◆ **Passage fourni**:
Bonjour à toutes et tous,
Capable d'écouter?
Quelle est votre capacité d'écoute? Quelle est votre force d'attention? Est-ce que je suis quelqu'un qui ne porte attention que lorsque le ton monte, pour ne pas dire que lorsqu'il y a des explosions? Explosions physiques, visuelles, musicales ou verbales dans les médias ou dans la vie courante. Est-ce que j'ai besoin que mes sens soient surexcités pour être à l'écoute, pour lever la tête?
La question de la force d'attention, de la capacité d'écoute touche profondément la question de l'amour. Est-ce que je peux entendre le silence de l'être aimé? Est-ce que je peux voir les gestes discrets? Est-ce qu'il faut que l'autre éclate de colère ou de tristesse pour que j'entende son message?
Si je n'entends que les messages émis avec force, il y a des choses que je n'entendrai jamais. Il y a des paroles que l'on ne dit qu'à voix basse, il y a des paroles qu'on ne peut dire : elles ne seront entendues que si l'on a appris à écouter.
Comment apprendre à écouter? Dans le couple, dans la famille, dans la vie, comment développer la capacité d'attention à l’autre?
Vouloir entendre
La première règle s'impose d'elle-même : pour écouter il faut vouloir entendre. Est-ce que je veux entendre ce que l'autre a à me dire? Le désir d'entendre l'autre crée une ouverture et suscite une attention à l'autre qui est à la fois réceptivité et recherche des signes par lesquels l'autre communique. Qu'on pense à la mère qui comprend ce que son enfant nouveau-né lui dit, aux couples de longue date qui se comprennent avant de se parler.

◆ **Matériel fourni**:
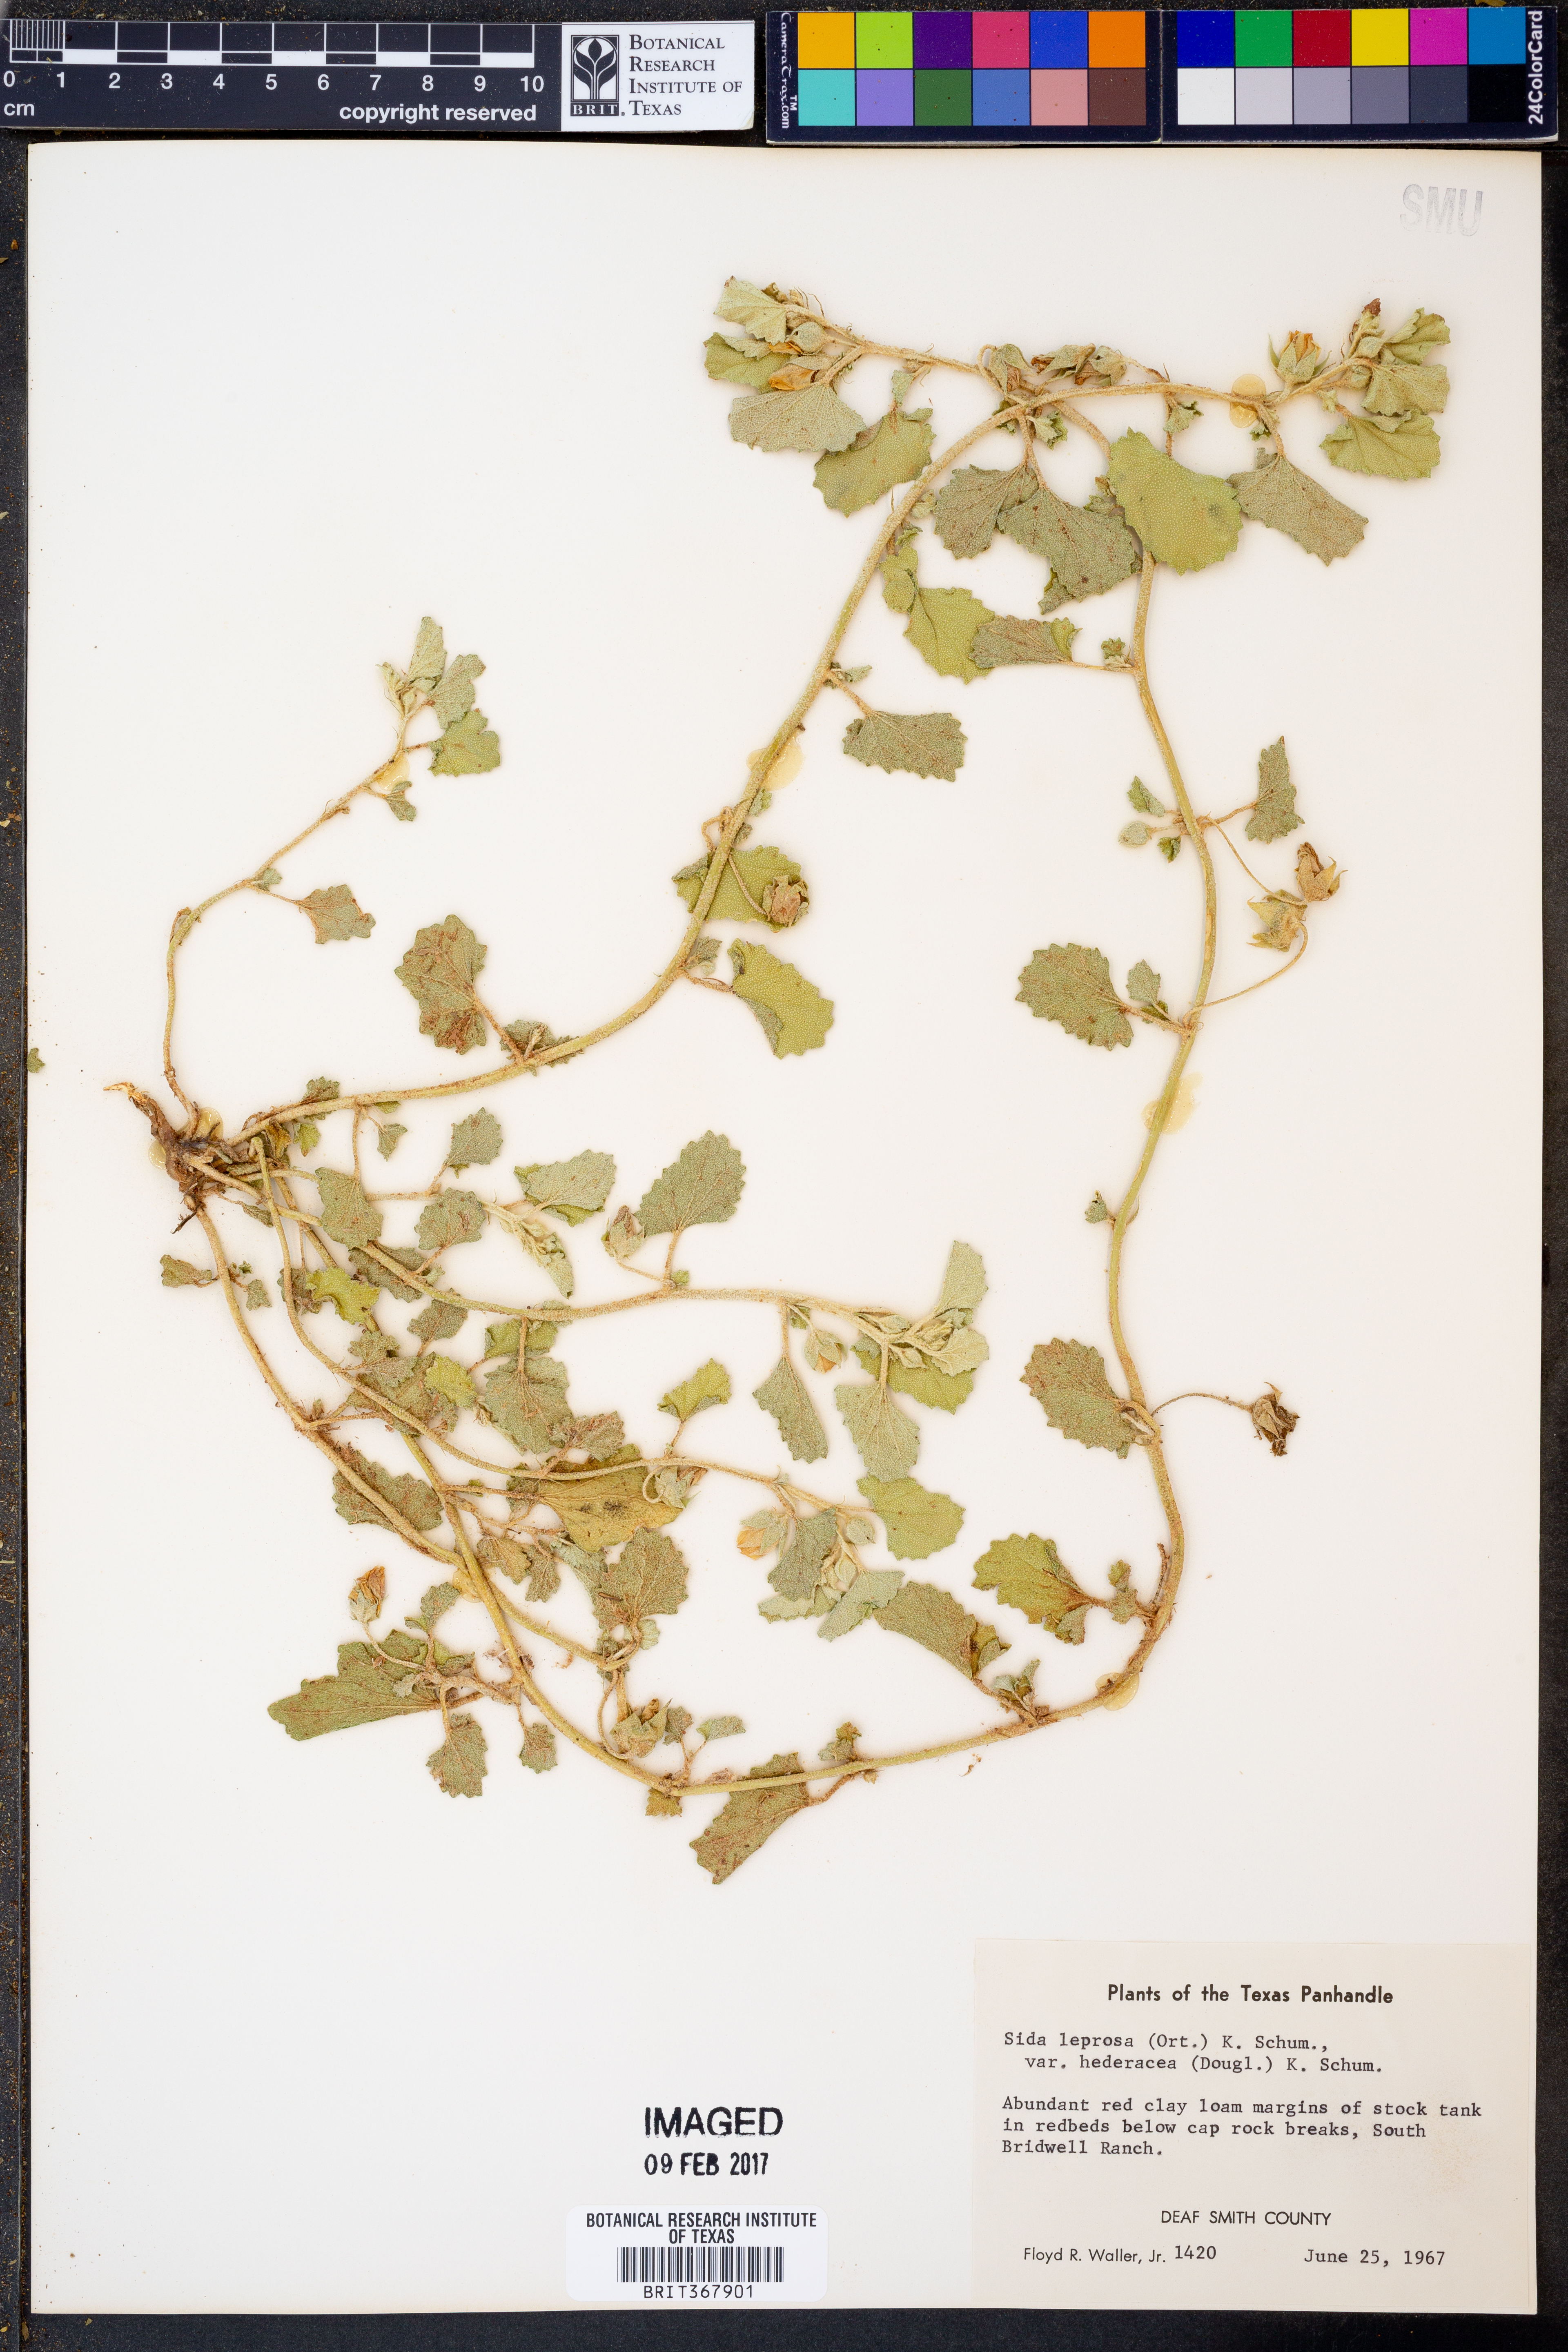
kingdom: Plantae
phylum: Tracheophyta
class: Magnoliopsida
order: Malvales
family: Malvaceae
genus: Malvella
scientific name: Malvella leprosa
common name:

◆ **Objectif**:
Reprenez le texte sur l'écoute juste après sa dernière phrase et poursuivez-en la rédaction. Les fiches n'ont aucun lien avec le texte sur l'écoute.

◆ **Résultat final**:
Si je veux entendre l'autre, cela doit être en premier sur ma liste de priorités car les obstacles à l’écoute sont nombreux. Faire des efforts pour quitter mes activités pressantes et prendre le temps de rencontrer la personne que j'aime pour me mettre à son écoute. Persévérer à quitter les bruits extérieurs et intérieurs, les préoccupations légitimes, les attachements à mon imagination. Me dépasser pour être totalement présent à l'autre physiquement et spirituellement.
Cette qualité de présence à l'autre qui est disponibilité profonde et accueil aimant est appelée à grandir et peut grandir à travers l’apprentissage du silence.
Apprendre le silence
Le silence c'est se taire et taire en nous ce qui nous empêche d'entendre afin de pouvoir être totalement présent à l'autre. Le silence c'est désirer la rencontre avec quelqu'un, c'est désirer l'accueillir, c'est désirer l'écouter. Le silence s'accomplit dans l'écoute du silence de l'autre où il devient accueil de sa totalité corps et âme, et capacité d'entendre son existence qui jaillit et son cœur qui bat.
Apprendre le silence c'est apprendre une qualité de présence et une réceptivité qui permettent d'entendre le dit et le non-dit. Apprendre le silence c'est apprendre à écouter avec amour et ainsi rendre possible pour l'autre de s'exprimer dans la confiance. Apprendre le silence c'est dire à l'autre l'intérêt que nous lui portons. Apprendre le silence c’est apprendre à écouter de tout son être.
Mon silence est toujours fragile, mais Dieu a le pouvoir de me conduire sur le chemin du silence.
Dieu parle tout bas
En effet, Dieu parle tout bas et on ne peut l'entendre si on n’apprend pas à se taire. Jésus qui est la Parole du Père éternel, s'adresse à nous sobrement. Il ne naît pas dans un château mais dans le dépouillement. Lui qui est le Sauveur, le Messie, le Seigneur, se rend présent en tant que nouveau-né couché dans une mangeoire qui sert à nourrir les animaux. En le voyant extérieurement rien ne permet de dire qu'Il est "Merveilleux-Conseiller, Dieu-Fort, Père-à-jamais, Prince-de-la-Paix". Pour que Marie et Joseph, pour que les bergers et les mages, voient en cet enfant le Messie il faut qu'ils aient au fond de leur cœur une qualité de silence qui leur fait voir au-delà des apparences.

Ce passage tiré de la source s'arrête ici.